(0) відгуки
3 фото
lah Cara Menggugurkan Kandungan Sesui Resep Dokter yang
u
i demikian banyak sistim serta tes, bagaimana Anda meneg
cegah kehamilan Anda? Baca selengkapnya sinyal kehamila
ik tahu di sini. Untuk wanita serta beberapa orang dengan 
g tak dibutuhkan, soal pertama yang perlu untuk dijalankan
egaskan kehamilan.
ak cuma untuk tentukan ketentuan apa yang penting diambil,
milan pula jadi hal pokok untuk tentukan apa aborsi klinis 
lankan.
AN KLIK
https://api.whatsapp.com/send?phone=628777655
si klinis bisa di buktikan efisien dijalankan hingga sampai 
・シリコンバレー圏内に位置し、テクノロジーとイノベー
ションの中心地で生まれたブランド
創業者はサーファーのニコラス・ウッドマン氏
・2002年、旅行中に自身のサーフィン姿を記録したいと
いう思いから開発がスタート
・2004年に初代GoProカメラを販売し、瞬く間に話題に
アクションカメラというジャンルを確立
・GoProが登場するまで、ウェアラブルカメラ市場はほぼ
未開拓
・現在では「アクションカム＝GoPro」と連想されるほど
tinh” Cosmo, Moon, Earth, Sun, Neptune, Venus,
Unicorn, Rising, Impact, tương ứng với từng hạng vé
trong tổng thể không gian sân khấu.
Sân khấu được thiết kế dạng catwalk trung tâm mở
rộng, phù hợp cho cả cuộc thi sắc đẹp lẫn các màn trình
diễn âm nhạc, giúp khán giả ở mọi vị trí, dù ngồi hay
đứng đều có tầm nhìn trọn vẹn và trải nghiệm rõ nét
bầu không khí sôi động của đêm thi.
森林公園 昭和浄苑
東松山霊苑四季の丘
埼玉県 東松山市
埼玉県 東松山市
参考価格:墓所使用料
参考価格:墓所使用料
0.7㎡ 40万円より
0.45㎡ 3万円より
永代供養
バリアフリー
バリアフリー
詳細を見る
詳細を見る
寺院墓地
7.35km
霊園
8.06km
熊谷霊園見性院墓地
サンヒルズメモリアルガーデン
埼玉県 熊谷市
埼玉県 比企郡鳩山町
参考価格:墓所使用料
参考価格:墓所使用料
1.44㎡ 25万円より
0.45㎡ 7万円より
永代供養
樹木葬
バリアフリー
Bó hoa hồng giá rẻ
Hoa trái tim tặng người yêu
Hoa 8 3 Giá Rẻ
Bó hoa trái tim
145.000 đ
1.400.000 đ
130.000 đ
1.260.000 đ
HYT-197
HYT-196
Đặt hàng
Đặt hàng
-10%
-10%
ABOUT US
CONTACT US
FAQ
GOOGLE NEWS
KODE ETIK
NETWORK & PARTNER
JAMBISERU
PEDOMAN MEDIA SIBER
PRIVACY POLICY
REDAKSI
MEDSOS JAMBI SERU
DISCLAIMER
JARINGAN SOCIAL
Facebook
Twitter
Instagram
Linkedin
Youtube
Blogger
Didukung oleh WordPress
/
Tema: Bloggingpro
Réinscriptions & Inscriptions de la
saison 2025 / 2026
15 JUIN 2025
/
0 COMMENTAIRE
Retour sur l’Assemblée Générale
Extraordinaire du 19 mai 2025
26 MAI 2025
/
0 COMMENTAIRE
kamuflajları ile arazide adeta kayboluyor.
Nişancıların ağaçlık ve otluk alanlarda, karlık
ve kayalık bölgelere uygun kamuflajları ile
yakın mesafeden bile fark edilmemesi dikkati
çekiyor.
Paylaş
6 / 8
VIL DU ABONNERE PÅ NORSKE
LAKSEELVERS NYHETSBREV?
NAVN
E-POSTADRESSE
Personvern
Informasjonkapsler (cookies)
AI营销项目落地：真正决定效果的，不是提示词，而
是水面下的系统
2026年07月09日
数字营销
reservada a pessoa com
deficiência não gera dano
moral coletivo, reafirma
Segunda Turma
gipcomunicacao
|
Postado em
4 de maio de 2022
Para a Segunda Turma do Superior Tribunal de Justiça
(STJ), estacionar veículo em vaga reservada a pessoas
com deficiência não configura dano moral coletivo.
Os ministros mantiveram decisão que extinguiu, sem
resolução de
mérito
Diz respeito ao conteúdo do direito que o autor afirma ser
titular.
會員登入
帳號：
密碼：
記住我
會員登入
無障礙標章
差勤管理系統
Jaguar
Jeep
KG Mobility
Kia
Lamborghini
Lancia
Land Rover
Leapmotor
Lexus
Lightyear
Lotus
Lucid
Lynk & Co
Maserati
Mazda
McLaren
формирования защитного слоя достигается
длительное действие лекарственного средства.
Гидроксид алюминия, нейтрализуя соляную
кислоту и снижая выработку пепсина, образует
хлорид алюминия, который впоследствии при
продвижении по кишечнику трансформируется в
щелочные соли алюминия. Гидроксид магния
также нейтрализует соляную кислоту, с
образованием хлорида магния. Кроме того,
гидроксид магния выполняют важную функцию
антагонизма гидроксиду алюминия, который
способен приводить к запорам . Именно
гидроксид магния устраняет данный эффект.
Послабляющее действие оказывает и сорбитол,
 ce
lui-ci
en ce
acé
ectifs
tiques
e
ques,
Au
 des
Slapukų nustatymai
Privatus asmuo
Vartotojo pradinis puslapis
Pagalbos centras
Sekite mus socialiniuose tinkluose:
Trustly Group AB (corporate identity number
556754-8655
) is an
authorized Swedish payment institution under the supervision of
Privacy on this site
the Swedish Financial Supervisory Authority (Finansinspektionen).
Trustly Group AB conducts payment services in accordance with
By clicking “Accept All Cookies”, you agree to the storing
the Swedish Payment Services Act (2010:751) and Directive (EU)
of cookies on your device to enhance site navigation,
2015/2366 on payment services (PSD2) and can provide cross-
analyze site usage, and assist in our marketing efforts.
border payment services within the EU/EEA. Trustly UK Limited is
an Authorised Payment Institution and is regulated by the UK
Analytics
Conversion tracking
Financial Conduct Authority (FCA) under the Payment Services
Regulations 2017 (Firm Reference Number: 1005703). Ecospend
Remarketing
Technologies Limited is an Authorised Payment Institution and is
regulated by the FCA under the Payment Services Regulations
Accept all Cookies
══════════════════════════════
Work to be completed.
Locate each line of the listing that contains the word "reservada" and copy those lines.

Exercise answer.
reservada a pessoa com
(STJ), estacionar veículo em vaga reservada a pessoas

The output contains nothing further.